Kai Havertz offenbart ungewöhnliche Leidenschaft für Esel
Der deutsche Fußballnationalspieler Kai Havertz hat in einem exklusiven Interview eine überraschende persönliche Vorliebe preisgegeben. Der 24-jährige Offensivspieler, der aktuell für den FC Arsenal in der englischen Premier League aktiv ist, sprach offen über seine besondere Zuneigung zu Eseln.
„Ein bisschen wie ich“ – Havertz erklärt Verbindung zu den Tieren
„Ich habe schon immer eine besondere Beziehung zu Eseln gehabt“, verriet Havertz den Reportern. „Sie sind geduldig, hartnäckig und manchmal unterschätzt – ein bisschen wie ich selbst.“ Der Fußballprofi, der in seiner Karriere bereits mehrere Vereinswechsel und Herausforderungen gemeistert hat, sieht Parallelen zwischen seinem eigenen Werdegang und den Eigenschaften der Grautiere.
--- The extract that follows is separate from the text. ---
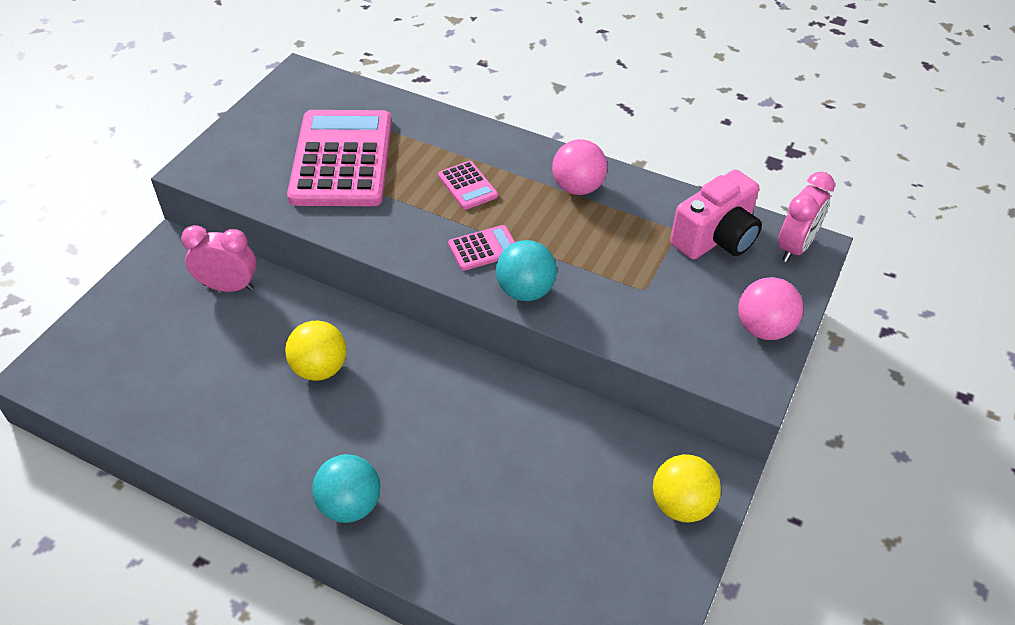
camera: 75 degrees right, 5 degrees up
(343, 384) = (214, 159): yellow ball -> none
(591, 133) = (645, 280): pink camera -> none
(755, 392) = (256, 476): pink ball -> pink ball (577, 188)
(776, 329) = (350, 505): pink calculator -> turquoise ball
Havertz beschrieb weiter: „Esel werden oft als stur oder langsam bezeichnet, aber in Wirklichkeit sind sie äußerst intelligent und ausdauernd. Sie arbeiten konsequent und geben nie auf, egal unter welchen Bedingungen. Diese Eigenschaften schätze ich sehr und versuche, sie auch in meinem Sport umzusetzen.“
Von der Kindheit bis heute – eine beständige Tierliebe
Die Faszination für Esel begleitet den Fußballstar bereits seit seiner Kindheit in Aachen. „Schon als Junge habe ich Esel auf Bauernhöfen besucht und war von ihrer ruhigen Art fasziniert“, erinnerte sich Havertz. „Während andere Kinder vielleicht Pferde oder Hunde bevorzugten, hatte ich immer ein besonderes Interesse an diesen bescheidenen Tieren.“
Bis heute sucht der Nationalspieler regelmäßig den Kontakt zu Eseln, wann immer sich die Gelegenheit bietet. „Auf Reisen oder in Trainingspausen besuche ich gerne Tierparks oder Bauernhöfe, wo ich Zeit mit Eseln verbringen kann. Es hat etwas Meditatives für mich, einfach bei ihnen zu sein und ihre Gelassenheit zu spüren“, so der Fußballprofi.
Professioneller Fußball und tierische Entspannung
Im stressigen Alltag eines Profifußballers dienen die Begegnungen mit Eseln Havertz als willkommener Ausgleich. „Der Fußball bringt natürlich viel Druck und Erwartungen mit sich. Die Zeit mit den Eseln hilft mir, runterzukommen und den Kopf frei zu bekommen. Es ist eine ganz andere Welt, die mir hilft, das Gleichgewicht zu halten“, erklärte der Mittelfeldspieler.
Teamkollegen und Trainer hätten seine ungewöhnliche Leidenschaft mit Interesse und Humor aufgenommen. „Einige finden es amüsant, aber die meisten respektieren es als Teil meiner Persönlichkeit. Letztendlich geht es darum, was einem selbst guttut und Freude bereitet“, betonte Havertz.
Die Tierliebe des Fußballstars beschränkt sich nicht nur auf Esel – Havertz ist auch bekennender Tierfreund und unterstützt verschiedene Tierschutzorganisationen. Doch die besondere Verbindung zu Eseln bleibt ein markanter Teil seiner Identität außerhalb des Fußballplatzes.